When did you hire your first assistant?

Started by Jim W. — 14 years ago — 13 views
I've been doing this solo for 18 months now and landing bigger clients like AEP Ohio. Started thinking about bringing on an assistant to handle the data entry and basic calculations. When did you all take that leap? What was the breaking point that made you realize you needed help?
For me it was when I had three Georgia Power industrial accounts running simultaneously and I was working 70+ hour weeks. The breaking point was missing a deadline because I was drowning in tariff calculations. Hired a part-time bookkeeper first, then trained her on basic rate analysis. Best decision I ever made.
I waited too long honestly. Was doing about $8K/month in revenue before I brought anyone on. Wish I'd done it at $5K. The key is finding someone detail-oriented who can learn the utility billing basics. My assistant now handles all the Duke Energy residential stuff while I focus on the complex commercial audits.
Jim, if you're consistently hitting $6K+ monthly with Alabama Power and other utilities, that's the sweet spot. I hired my first person when I realized I was turning down good work because I couldn't handle the volume. Started with 15 hours/week and grew from there.
The math is pretty simple - if an assistant costs you $15/hour and frees you up to bill $75/hour work, it pays for itself quickly. I was spending too much time on Austin Energy rate schedule lookups that my assistant now handles. Freed me up for the complex demand analysis that clients really pay for.

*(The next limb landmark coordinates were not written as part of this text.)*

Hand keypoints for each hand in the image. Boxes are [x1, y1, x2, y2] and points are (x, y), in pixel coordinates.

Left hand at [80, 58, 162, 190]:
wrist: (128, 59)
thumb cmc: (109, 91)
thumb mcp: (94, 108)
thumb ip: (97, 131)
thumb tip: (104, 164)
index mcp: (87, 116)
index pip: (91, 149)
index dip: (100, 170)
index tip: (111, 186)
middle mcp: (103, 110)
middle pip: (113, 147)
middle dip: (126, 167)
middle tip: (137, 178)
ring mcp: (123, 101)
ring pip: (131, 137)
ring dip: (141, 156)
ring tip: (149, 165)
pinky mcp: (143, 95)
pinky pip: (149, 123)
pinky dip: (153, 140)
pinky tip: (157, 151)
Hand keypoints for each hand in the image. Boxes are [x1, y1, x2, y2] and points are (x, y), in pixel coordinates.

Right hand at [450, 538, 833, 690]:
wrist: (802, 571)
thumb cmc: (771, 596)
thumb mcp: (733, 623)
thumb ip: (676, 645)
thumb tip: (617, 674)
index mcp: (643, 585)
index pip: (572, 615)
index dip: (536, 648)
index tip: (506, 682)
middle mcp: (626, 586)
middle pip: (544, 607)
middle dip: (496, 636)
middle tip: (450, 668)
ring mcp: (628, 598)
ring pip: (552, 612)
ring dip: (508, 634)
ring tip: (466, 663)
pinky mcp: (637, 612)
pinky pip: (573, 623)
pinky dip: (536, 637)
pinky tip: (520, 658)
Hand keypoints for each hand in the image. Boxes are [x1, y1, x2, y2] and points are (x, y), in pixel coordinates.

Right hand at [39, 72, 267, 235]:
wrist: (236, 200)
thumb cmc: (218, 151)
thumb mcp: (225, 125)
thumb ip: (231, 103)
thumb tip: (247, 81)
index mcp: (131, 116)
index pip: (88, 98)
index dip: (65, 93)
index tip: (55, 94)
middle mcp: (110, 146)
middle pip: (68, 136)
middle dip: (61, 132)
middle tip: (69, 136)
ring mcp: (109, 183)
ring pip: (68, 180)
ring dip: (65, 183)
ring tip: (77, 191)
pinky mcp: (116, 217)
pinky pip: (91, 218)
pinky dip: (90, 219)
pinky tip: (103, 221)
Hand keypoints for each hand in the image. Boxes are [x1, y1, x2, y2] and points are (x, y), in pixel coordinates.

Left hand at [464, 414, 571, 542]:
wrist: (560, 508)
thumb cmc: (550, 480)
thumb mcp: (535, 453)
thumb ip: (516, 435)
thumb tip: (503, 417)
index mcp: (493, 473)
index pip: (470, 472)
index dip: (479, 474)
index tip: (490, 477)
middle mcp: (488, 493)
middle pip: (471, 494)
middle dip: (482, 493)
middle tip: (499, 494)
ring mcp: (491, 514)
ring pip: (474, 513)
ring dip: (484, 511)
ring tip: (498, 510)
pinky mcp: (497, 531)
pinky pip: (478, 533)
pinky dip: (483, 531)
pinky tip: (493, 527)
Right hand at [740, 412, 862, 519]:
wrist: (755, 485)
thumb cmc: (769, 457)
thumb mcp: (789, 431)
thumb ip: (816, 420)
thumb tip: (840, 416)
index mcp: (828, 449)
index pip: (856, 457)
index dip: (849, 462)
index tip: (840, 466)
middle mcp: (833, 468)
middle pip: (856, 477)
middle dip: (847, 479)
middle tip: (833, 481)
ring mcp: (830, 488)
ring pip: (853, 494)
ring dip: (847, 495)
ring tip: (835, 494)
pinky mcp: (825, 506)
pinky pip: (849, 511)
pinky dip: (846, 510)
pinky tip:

One warning - make sure you have solid processes documented before you hire. I made the mistake of bringing someone on when everything was still in my head. Spent more time training than I saved initially. Now I have detailed checklists for every utility we work with in California.
Great points everyone. I think I'm at that $6K mark consistently now with several FirstEnergy accounts. Going to start looking for someone part-time to handle the routine stuff. Dan's point about documentation is well taken - better get my processes written down first!
Jim, if you need templates for process documentation, I've got some good ones I developed for Texas utilities. Happy to share what worked for us in scaling up. The investment in documentation pays dividends when training new people.